(Records from a data collection)
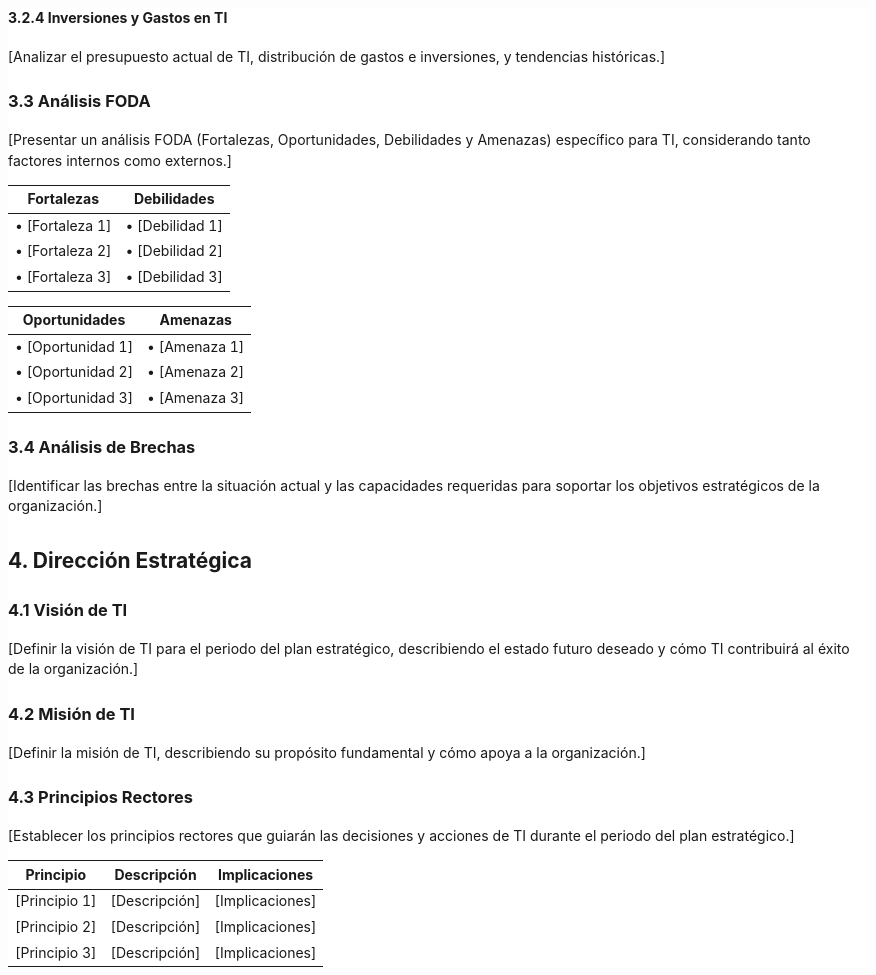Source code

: #### 3.2.4 Inversiones y Gastos en TI

[Analizar el presupuesto actual de TI, distribución de gastos e inversiones, y tendencias históricas.]

### 3.3 Análisis FODA

[Presentar un análisis FODA (Fortalezas, Oportunidades, Debilidades y Amenazas) específico para TI, considerando tanto factores internos como externos.]

| Fortalezas | Debilidades |
|------------|-------------|
| • [Fortaleza 1] | • [Debilidad 1] |
| • [Fortaleza 2] | • [Debilidad 2] |
| • [Fortaleza 3] | • [Debilidad 3] |

| Oportunidades | Amenazas |
|---------------|----------|
| • [Oportunidad 1] | • [Amenaza 1] |
| • [Oportunidad 2] | • [Amenaza 2] |
| • [Oportunidad 3] | • [Amenaza 3] |

### 3.4 Análisis de Brechas

[Identificar las brechas entre la situación actual y las capacidades requeridas para soportar los objetivos estratégicos de la organización.]

## 4. Dirección Estratégica

### 4.1 Visión de TI

[Definir la visión de TI para el periodo del plan estratégico, describiendo el estado futuro deseado y cómo TI contribuirá al éxito de la organización.]

### 4.2 Misión de TI

[Definir la misión de TI, describiendo su propósito fundamental y cómo apoya a la organización.]

### 4.3 Principios Rectores

[Establecer los principios rectores que guiarán las decisiones y acciones de TI durante el periodo del plan estratégico.]

| Principio | Descripción | Implicaciones |
|-----------|-------------|---------------|
| [Principio 1] | [Descripción] | [Implicaciones] |
| [Principio 2] | [Descripción] | [Implicaciones] |
| [Principio 3] | [Descripción] | [Implicaciones] |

_How to complete this task:_
Copy out every line of the listing above exactly, leaving out the pictures.

_Task response:_
Source code

: #### 3.2.4 Inversiones y Gastos en TI

[Analizar el presupuesto actual de TI, distribución de gastos e inversiones, y tendencias históricas.]

### 3.3 Análisis FODA

[Presentar un análisis FODA (Fortalezas, Oportunidades, Debilidades y Amenazas) específico para TI, considerando tanto factores internos como externos.]

| Fortalezas | Debilidades |
|------------|-------------|
| • [Fortaleza 1] | • [Debilidad 1] |
| • [Fortaleza 2] | • [Debilidad 2] |
| • [Fortaleza 3] | • [Debilidad 3] |

| Oportunidades | Amenazas |
|---------------|----------|
| • [Oportunidad 1] | • [Amenaza 1] |
| • [Oportunidad 2] | • [Amenaza 2] |
| • [Oportunidad 3] | • [Amenaza 3] |

### 3.4 Análisis de Brechas

[Identificar las brechas entre la situación actual y las capacidades requeridas para soportar los objetivos estratégicos de la organización.]

## 4. Dirección Estratégica

### 4.1 Visión de TI

[Definir la visión de TI para el periodo del plan estratégico, describiendo el estado futuro deseado y cómo TI contribuirá al éxito de la organización.]

### 4.2 Misión de TI

[Definir la misión de TI, describiendo su propósito fundamental y cómo apoya a la organización.]

### 4.3 Principios Rectores

[Establecer los principios rectores que guiarán las decisiones y acciones de TI durante el periodo del plan estratégico.]

| Principio | Descripción | Implicaciones |
|-----------|-------------|---------------|
| [Principio 1] | [Descripción] | [Implicaciones] |
| [Principio 2] | [Descripción] | [Implicaciones] |
| [Principio 3] | [Descripción] | [Implicaciones] |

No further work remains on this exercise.